Stored data:
<<<<
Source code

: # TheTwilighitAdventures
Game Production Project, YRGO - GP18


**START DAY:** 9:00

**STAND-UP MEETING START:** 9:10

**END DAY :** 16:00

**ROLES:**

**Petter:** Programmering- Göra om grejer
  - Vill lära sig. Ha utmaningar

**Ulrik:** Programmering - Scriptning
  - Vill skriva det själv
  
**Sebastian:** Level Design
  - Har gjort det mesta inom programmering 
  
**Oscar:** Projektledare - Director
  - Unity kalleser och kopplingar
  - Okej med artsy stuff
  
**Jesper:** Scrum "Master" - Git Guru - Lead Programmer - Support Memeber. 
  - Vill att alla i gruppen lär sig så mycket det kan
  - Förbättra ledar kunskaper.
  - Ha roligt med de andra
>>>>
▶ **TASK GOAL**
Your answer should hold the line with "MEETING START:** 9:10" and each line after it to the end of the data, retyped exactly. Include no other lines.

▶ **TASK SOLUTION**
**STAND-UP MEETING START:** 9:10

**END DAY :** 16:00

**ROLES:**

**Petter:** Programmering- Göra om grejer
  - Vill lära sig. Ha utmaningar

**Ulrik:** Programmering - Scriptning
  - Vill skriva det själv
  
**Sebastian:** Level Design
  - Har gjort det mesta inom programmering 
  
**Oscar:** Projektledare - Director
  - Unity kalleser och kopplingar
  - Okej med artsy stuff
  
**Jesper:** Scrum "Master" - Git Guru - Lead Programmer - Support Memeber. 
  - Vill att alla i gruppen lär sig så mycket det kan
  - Förbättra ledar kunskaper.
  - Ha roligt med de andra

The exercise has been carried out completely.